Jacoby Glenn

No. 39
- Position: Cornerback

Personal information
- Born: August 4, 1993 (age 32) Prichard, Alabama, U.S.
- Listed height: 6 ft 0 in (1.83 m)
- Listed weight: 180 lb (82 kg)

Career information
- High school: Vigor (Prichard)
- College: UCF
- NFL draft: 2015: undrafted

Career history
- Chicago Bears (2015–2016); Kansas City Chiefs (2017);

Awards and highlights
- AAC Fifth Anniversary Team (2018); AAC Co-Defensive Player of the Year (2014); Second-team All-American (2014); Freshman All-American (2013);

Career NFL statistics
- Total tackles: 26
- Fumble recoveries: 1
- Pass deflections: 6
- Interceptions: 1
- Stats at Pro Football Reference

= Jacoby Glenn =

American football player (born 1993)

Jacoby Glenn (born August 4, 1993) is an American former professional football player who was a cornerback in the National Football League (NFL). He played college football for the UCF Knights. He was signed by the Chicago Bears as an undrafted free agent in 2015.

==Early life==
Glenn attended Vigor High School in Prichard, Alabama. He was rated by Rivals.com as a three-star recruit. He originally committed to the University of Kentucky to play college football but changed to the University of Central Florida (UCF).

==College career==
After redshirting his freshman season in 2012, Glenn started 12 games as a redshirt freshman in 2013, missing one due to injury. He had 52 tackles, two interceptions, and two sacks. As a redshirt sophomore in 2014, Glenn started all 13 games, recording 48 tackles and seven interceptions. He was named the American Athletic Conference's co-Defensive Player of the Year and was also a second-team All-American.
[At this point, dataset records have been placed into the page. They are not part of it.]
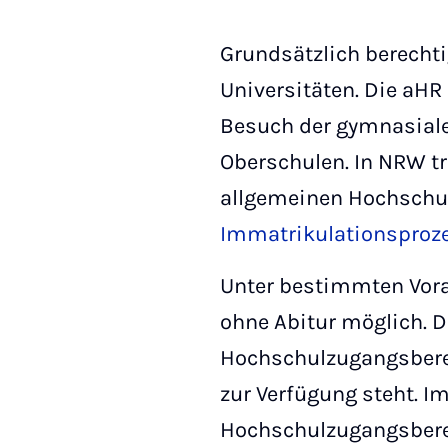
Grundsätzlich berechti
Universitäten. Die aHR
Besuch der gymnasiale
Oberschulen. In NRW t
allgemeinen Hochschulre
Immatrikulationsproz
Unter bestimmten Vora
ohne Abitur möglich. D
Hochschulzugangsbere
zur Verfügung steht. I
Hochschulzugangsbere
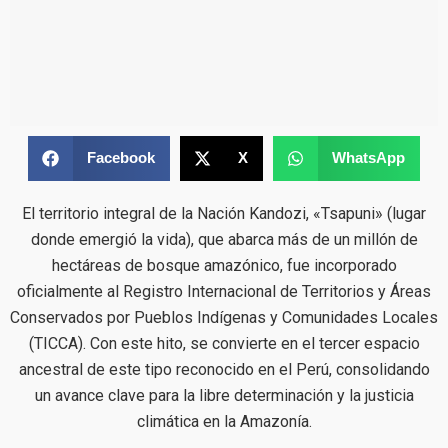
Facebook
X
WhatsApp
El territorio integral de la Nación Kandozi, «Tsapuni» (lugar
donde emergió la vida), que abarca más de un millón de
hectáreas de bosque amazónico, fue incorporado
oficialmente al Registro Internacional de Territorios y Áreas
Conservados por Pueblos Indígenas y Comunidades Locales
(TICCA). Con este hito, se convierte en el tercer espacio
ancestral de este tipo reconocido en el Perú, consolidando
un avance clave para la libre determinación y la justicia
climática en la Amazonía.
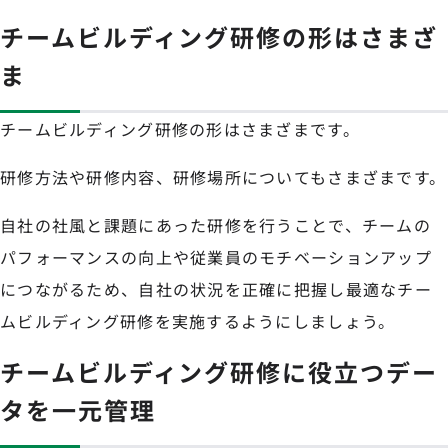
チームビルディング研修の形はさまざ
ま
チームビルディング研修の形はさまざまです。
研修方法や研修内容、研修場所についてもさまざまです。
自社の社風と課題にあった研修を行うことで、チームの
パフォーマンスの向上や従業員のモチベーションアップ
につながるため、自社の状況を正確に把握し最適なチー
ムビルディング研修を実施するようにしましょう。
チームビルディング研修に役立つデー
タを一元管理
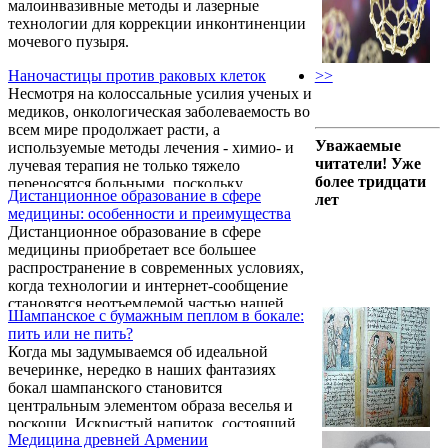
малоинвазивные методы и лазерные
медицины, стоящая на страже здоровья
технологии для коррекции инконтиненции
опорно-двигательной системы и
мочевого пузыря.
обеспечивающая пациентам возможность
двигаться без боли и ограничений,
Наночастицы против раковых клеток
>>
называется травматология и ортопедия -
Несмотря на колоссальные усилия ученых и
специалисты этой сферы занимается ...
медиков, онкологическая заболеваемость во
всем мире продолжает расти, а
Уважаемые
используемые методы лечения - химио- и
читатели! Уже
лучевая терапия не только тяжело
более тридцати
переносятся больными, поскольку
Дистанционное образование в сфере
лет
оказывают негативное воздействие на весь
медицины: особенности и преимущества
организм, но и в большинстве случаев дают
Дистанционное образование в сфере
временный результат, а не полностью
медицины приобретает все большее
побеждают болезнь. Поэтому одна из
распространение в современных условиях,
важнейших задач науки - поиск новых,
когда технологии и интернет-сообщение
более эффективных методов лечения
становятся неотъемлемой частью нашей
онкологических заболеваний, которые
Шампанское с бумажным пеплом в бокале:
повседневной жизни. Этот подход к
уносят жизни миллионов ...
пить или не пить?
обучению открывает новые возможности
Когда мы задумываемся об идеальной
для профессиональной переподготовки и
вечеринке, нередко в наших фантазиях
повышения квалификации медиков, а также
бокал шампанского становится
по направлениям тематического
центральным элементом образа веселья и
усовершенствования - https://institut-
роскоши. Искристый напиток, состоящий
medicina.ru/ultrazvukovaya-diagnostika-v-
Медицина древней Армении
из миллионов мельчайших пузырьков,
akusherstve-i-ginekologii/ , предоставляя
Although he initially intended to stay for his junior season, Glenn entered the 2015 NFL draft.

==Professional career==
===Chicago Bears===
After going undrafted in the 2015 NFL draft, Glenn signed with the Chicago Bears on May 3, 2015. After being waived on September 5, he was re-signed to their practice squad. On November 17, Glenn was elevated to the team's active roster.
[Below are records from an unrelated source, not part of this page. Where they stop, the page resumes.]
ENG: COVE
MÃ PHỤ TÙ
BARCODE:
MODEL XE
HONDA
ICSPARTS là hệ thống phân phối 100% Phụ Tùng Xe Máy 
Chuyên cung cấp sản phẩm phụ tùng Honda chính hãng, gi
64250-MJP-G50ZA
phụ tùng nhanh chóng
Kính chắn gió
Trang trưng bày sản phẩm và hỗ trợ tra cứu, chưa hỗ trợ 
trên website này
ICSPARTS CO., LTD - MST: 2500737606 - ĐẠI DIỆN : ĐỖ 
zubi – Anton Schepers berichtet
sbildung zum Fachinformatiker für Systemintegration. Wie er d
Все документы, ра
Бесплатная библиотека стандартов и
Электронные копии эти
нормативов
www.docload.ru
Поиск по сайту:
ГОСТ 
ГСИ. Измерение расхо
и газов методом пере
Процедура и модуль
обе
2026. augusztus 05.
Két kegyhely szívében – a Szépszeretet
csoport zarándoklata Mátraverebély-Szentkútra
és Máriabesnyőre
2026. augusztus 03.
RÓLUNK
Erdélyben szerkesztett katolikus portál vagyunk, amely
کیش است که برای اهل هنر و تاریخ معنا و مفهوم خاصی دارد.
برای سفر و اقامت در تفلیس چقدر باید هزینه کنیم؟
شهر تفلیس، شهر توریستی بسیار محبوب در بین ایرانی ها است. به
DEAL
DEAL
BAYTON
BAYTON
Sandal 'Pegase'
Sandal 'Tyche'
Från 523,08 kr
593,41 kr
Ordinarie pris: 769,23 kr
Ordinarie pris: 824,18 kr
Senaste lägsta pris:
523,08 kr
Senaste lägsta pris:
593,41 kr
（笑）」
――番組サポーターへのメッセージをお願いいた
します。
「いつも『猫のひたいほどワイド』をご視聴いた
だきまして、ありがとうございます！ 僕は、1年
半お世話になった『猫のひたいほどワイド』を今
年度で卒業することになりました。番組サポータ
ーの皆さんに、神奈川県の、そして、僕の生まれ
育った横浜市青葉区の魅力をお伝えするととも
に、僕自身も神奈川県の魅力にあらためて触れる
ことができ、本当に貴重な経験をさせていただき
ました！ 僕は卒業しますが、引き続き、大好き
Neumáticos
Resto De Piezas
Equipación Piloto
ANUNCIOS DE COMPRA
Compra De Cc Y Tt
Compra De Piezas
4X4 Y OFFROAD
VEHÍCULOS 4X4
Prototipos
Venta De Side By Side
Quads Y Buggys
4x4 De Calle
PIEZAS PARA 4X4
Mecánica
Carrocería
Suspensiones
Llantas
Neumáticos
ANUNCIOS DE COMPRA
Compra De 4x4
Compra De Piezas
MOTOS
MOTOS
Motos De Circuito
On October 2, 2016, Glenn recorded his first interception of his career against Matthew Stafford and the Detroit Lions. On October 25, Glenn was released by the Bears and was re-signed to the practice squad the next day. He signed a reserve/future contract with the Bears on January 3, 2017. On May 1, Glenn was waived by the Bears.

===Kansas City Chiefs===
On August 5, 2017, Glenn signed with the Kansas City Chiefs. He was waived/injured on September 2, and placed on injured reserve. Glenn was released by the Chiefs on October 18.